Mutters Plätzchen
Adventsgeschichte mit Erinnerungen – Die Weihnachtszeit schmeckt süß mit den besten Plätzchen der Welt
Das Leben hatte es in letzter Zeit gut mit Ferdinand gemeint. Er war zufrieden mit sich und der Welt. Nur dass sein Bauch sich immer mehr rundete, störte ihn ein wenig. Doch darüber würde er im neuen Jahr nachdenken. Jetzt kam erst einmal die Weihnachtszeit mit all ihren herrlich verführerischen Leckereien.
„Tja, da kann man nichts machen!“, murmelte er und steckte sich genüsslich eine Marzipankartoffel in den Mund.
Hm! Die erste Marzipankartoffel im Jahr war doch immer etwas Besonderes. Er schob die Süßigkeit mit der Zunge im Mund hin und her und genoss die himmlische Süße, die für ihn mehr als jede andere Leckerei nach Weihnachten schmeckte.
Ferdinand schloss die Augen. Ja, das konnte er, genießen und sich damit in eine Zeit zurückversetzen, in der seine Mutter im Advent so manche Köstlichkeit zubereitet hatte. Wenn er an ihre Vanillekipferl nur dachte, lief ihm das Wasser im Mund zusammen. Nie wieder hatte er bessere gegessen. Und die Butterplätzchen! Das Spritzgebackene!
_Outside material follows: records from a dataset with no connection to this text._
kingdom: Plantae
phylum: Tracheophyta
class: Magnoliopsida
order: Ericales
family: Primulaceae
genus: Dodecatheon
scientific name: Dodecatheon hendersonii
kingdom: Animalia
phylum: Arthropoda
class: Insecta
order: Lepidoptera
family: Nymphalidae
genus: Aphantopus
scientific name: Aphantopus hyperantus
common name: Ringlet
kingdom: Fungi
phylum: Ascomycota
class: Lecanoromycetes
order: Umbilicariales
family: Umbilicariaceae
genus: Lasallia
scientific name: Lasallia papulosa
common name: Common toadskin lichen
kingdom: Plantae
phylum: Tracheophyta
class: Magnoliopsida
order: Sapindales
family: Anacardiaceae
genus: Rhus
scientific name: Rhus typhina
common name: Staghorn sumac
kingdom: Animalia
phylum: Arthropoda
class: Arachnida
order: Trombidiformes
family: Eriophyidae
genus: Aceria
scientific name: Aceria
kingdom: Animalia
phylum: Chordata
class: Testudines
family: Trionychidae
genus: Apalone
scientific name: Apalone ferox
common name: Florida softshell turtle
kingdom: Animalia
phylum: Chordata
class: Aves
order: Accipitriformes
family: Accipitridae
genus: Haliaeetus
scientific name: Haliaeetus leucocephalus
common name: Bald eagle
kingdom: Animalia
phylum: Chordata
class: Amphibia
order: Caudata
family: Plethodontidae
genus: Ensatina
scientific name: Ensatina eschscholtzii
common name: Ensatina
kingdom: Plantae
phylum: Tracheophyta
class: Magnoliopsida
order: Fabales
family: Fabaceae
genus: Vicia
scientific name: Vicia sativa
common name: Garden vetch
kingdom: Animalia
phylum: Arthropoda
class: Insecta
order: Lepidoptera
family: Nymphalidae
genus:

Ja, und die kleinen, scharfen, festen Pfeffernüsse, an denen man sich fast die Zähne ausbiss und die dennoch so lecker süß und gleichzeitig pfefferscharf schmeckten, dass er ihnen nicht widerstehen konnte. Eine nach der anderen hatte er sie sich als kleiner Junge in den Mund geschoben und erst einmal unter die Zunge gesteckt, damit sie aufweichten. Hmm! Nie wieder hatte er je so köstliche Weihnachtsplätzchen gegessen. Seine Mutter war eine Meisterin gewesen.
Er seufzte.
„Ferdi, schläfst du?“
Ferdinand riss erschrocken die Augen auf. „Nein, Mama“, stammelte er. „Ich träume nur ein bisschen.“
Ein helles Lachen weckte ihn dann richtig auf. Vor ihm stand Erika, seine Frau.
„Ich bin aber nicht deine Mama! Hast du von ihr geträumt, Liebling?“, fragte sie amüsiert.
„Ich? Nein. Oder doch!“ Er riss die Augen auf, schüttelte sich, dann sah er seine Frau an. „In gewisser Weise habe ich wohl von ihr geträumt, nein, besser von ihren Weihnachtsplätzchen. Es waren die allerbest …“
„Sprich nicht weiter!“ Erikas tat gekränkt, doch ihre Augen lachten. Sie kannte seine Sehnsucht nach den Backkünsten seiner Mutter.
„Habe ich dir eigentlich erzählt, dass ich das Rezeptbuch deiner Mutter neulich hinten im Bücherregal gefunden habe?“, fragte sie.
„Nein, das hast du nicht.“ Ferdinand blickte auf und ein Strahlen überzog sein Gesicht. „Das ist ja wundervoll. Wir … wir könnten doch vielleicht …“
„Daran habe ich auch schon gedacht.“ Erika lächelte nun. „Lass uns morgen die Plätzchen deiner Mutter backen!“
Sie verriet ihm nicht, dass deren Rezepte aufs Haar jenen Rezepten glichen, die sie von ihrer Mutter übernommen und seither Jahr für Jahr nachgebacken hatte. Man musste ja auch nicht alles verraten.